Eighty percent of construction firms report having a hard time filling hourly craft positions in the construction workforce, according to the results of an industry-wide survey recently released by Autodesk and the Associated General Contractors of America (AGC).
“Workforce shortages remain one of the single most significant threats to the construction industry,” said Stephen E. Sandherr, AGC’s chief executive officer, in a news release. “However, construction labor shortages are a challenge that can be fixed, and this association will continue to do everything in its power to make sure that happens.”
Nearly 2,000 respondents participated in the survey. About 73% of firms report it will continue to be hard, or get even harder, to find hourly craft workers over the next 12 months. One reason for their worries is that contractors are skeptical of the quality of the pipeline for recruiting and preparing new craft personnel.

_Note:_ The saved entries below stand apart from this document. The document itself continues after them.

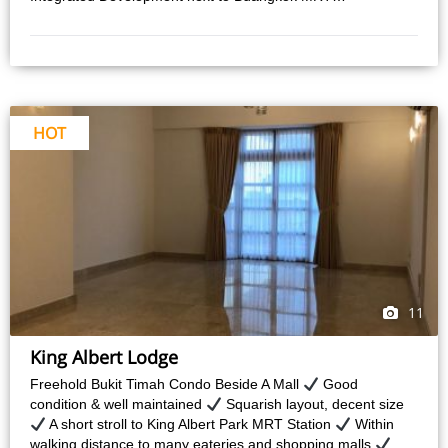
HOT
11
King Albert Lodge
Freehold Bukit Timah Condo Beside A Mall
Good
condition & well maintained
Squarish layout, decent size
A short stroll to King Albert Park MRT Station
Within
walking distance to many eateries and shopping malls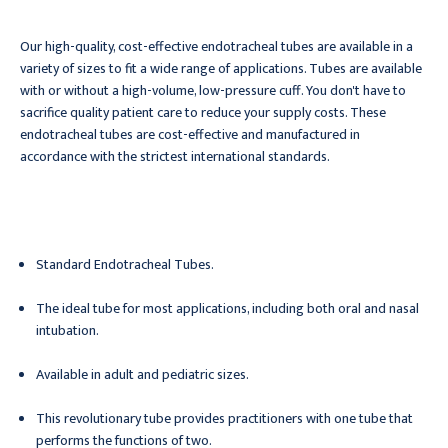
Our high-quality, cost-effective endotracheal tubes are available in a
variety of sizes to fit a wide range of applications. Tubes are available
with or without a high-volume, low-pressure cuff. You don't have to
sacrifice quality patient care to reduce your supply costs. These
endotracheal tubes are cost-effective and manufactured in
accordance with the strictest international standards.
Standard Endotracheal Tubes.
The ideal tube for most applications, including both oral and nasal
intubation.
Available in adult and pediatric sizes.
This revolutionary tube provides practitioners with one tube that
performs the functions of two.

Forty-five percent say the local pipeline for preparing well-trained and skilled workers is poor. And 26% say the pipeline for finding workers who can pass a drug test is poor.
Labor shortages are prompting many firms to boost pay and compensation. Two-thirds of firms report they have increased base pay rates for craft workers. And 29% report they are providing incentives and bonuses to attract craft workers.
From those surveyed 29% of firms report they are investing in technology to supplement worker duties. One-fourth of firms report they are using cutting-edge solutions, including drones, robots, and 3-D printers.
Even as the industry works to address labor shortages, 44% of firms report they are increasing construction prices and 29% are putting longer completion times into their bids for new work because of the lack of workers, putting future development and infrastructure projects at risk. Association officials called on the federal government to boost funding for career and technical education. They also called on federal leaders to allow more immigrants to enter the country to work in construction, let construction students at community and career colleges qualify for federal Pell Grants, and make it easier for firms to establish apprenticeship and other training programs.